Seeing the March earthquake flash on their computer screens as a magnitude 8.7, scientists at the Pacific Tsunami Warning Center and elsewhere expected the worst. Severe damage from strong ground shaking indeed occurred but without immediate reports of tsunami damage. When an international team (including one of us, Titov) surveyed the region two weeks later, they measured tsunami run-up heights as high as four meters--still potentially deadly. Some Indonesians said they learned from their first experience and ran inland when the ground shook. Better evacuation is only one reason the March tsunami did not take more lives.

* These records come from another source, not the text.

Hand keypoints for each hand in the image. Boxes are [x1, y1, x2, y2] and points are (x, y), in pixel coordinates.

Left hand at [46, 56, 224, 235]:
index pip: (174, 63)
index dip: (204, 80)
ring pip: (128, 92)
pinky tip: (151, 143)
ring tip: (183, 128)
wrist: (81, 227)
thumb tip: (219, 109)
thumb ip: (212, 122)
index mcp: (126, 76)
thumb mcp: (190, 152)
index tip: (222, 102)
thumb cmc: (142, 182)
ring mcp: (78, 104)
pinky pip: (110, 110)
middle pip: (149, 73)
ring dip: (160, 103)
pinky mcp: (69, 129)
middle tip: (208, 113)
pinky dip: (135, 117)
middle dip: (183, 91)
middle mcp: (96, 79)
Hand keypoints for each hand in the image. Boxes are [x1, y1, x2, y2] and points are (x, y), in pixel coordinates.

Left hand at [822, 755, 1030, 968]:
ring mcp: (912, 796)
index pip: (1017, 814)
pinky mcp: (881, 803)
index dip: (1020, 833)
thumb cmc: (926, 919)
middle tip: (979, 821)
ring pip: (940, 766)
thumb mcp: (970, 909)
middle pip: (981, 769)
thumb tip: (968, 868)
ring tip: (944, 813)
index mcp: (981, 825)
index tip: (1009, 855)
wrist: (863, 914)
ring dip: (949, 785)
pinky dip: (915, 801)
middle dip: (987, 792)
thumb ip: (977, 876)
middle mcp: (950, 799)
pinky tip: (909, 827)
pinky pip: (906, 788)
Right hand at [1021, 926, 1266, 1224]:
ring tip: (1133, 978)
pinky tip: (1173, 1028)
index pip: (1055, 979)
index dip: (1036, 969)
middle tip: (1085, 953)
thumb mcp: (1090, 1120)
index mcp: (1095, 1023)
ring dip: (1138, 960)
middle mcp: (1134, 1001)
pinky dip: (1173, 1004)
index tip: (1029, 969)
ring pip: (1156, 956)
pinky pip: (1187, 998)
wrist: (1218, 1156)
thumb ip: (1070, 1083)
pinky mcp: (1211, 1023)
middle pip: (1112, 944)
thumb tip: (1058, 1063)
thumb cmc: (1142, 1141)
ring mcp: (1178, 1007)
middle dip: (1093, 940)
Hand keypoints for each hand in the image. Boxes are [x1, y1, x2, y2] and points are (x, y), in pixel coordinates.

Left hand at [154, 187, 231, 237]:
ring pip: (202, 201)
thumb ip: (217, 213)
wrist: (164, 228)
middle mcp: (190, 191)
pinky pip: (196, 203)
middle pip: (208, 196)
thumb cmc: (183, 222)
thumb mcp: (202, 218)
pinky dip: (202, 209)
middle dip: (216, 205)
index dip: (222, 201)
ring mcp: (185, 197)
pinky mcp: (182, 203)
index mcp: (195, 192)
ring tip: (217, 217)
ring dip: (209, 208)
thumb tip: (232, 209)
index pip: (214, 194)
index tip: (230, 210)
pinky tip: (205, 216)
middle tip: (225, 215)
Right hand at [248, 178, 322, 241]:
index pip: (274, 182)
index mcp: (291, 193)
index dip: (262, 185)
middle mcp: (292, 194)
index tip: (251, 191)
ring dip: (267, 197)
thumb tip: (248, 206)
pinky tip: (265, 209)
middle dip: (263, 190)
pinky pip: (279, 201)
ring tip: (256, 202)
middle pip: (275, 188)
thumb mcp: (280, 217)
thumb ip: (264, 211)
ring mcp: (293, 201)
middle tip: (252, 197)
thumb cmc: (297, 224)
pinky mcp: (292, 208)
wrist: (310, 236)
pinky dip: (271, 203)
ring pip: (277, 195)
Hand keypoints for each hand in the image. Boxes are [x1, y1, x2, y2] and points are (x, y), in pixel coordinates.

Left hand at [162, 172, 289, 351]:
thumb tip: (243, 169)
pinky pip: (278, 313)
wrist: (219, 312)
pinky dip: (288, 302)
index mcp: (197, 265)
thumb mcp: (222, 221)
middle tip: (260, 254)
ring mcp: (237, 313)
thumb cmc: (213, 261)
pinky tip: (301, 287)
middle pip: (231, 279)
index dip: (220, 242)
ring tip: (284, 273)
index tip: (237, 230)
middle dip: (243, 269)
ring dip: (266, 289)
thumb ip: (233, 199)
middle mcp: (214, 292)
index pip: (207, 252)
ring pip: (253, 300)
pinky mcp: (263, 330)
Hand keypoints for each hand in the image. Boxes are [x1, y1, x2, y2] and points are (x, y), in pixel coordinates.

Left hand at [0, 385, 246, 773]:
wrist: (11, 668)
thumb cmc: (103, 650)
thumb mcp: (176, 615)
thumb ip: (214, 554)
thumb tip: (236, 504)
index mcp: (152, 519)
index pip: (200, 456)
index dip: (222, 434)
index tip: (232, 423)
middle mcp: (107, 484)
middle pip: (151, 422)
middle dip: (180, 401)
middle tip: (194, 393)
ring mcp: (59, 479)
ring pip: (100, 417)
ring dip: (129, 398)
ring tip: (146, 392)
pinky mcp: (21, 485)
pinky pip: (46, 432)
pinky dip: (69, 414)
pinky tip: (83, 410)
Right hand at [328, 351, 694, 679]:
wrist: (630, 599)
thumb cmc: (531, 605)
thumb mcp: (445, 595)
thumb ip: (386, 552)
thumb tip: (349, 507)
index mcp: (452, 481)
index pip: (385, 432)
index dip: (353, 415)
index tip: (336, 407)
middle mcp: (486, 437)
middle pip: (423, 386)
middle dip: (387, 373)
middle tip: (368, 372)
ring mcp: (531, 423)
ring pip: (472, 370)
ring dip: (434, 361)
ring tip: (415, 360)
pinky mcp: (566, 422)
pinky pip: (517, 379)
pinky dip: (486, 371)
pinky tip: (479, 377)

Analysis of aftershocks from the December earthquake suggested to Andrew Newman of the Georgia Institute of Technology and Susan Bilek of the New Mexico Institute of Mining and Technology that the fault slipped near the deep trench that time and was thus under deeper water than the main part of the fault that slipped in March was. The December tsunami thus had more opportunity to gain height during its trip from deep water to shore. In addition, unlike the December tsunami, fault movement in March occurred below the islands of Nias and Simeulue, thereby limiting the amount of water the uplifting crust could displace.

A slight difference in the fault orientation meant that their tsunami waves proceeded in two different general directions. For the March earthquake, most of its eastbound waves smashed into the island of Sumatra, which blocked much of the wave energy from moving on toward Thailand and Malaysia. The westbound waves shot out into the open ocean to the southwest, largely missing Sri Lanka, India and the Maldives, all of which suffered terribly in December. These examples highlight the critical importance that even small variations in the location of an earthquake can make.

Despite the lingering scientific uncertainties that will probably always surround such complex phenomena, the new tsunami science is ready for implementation. The biggest challenge for saving lives is now applying the scientific findings to proper education, planning and warning.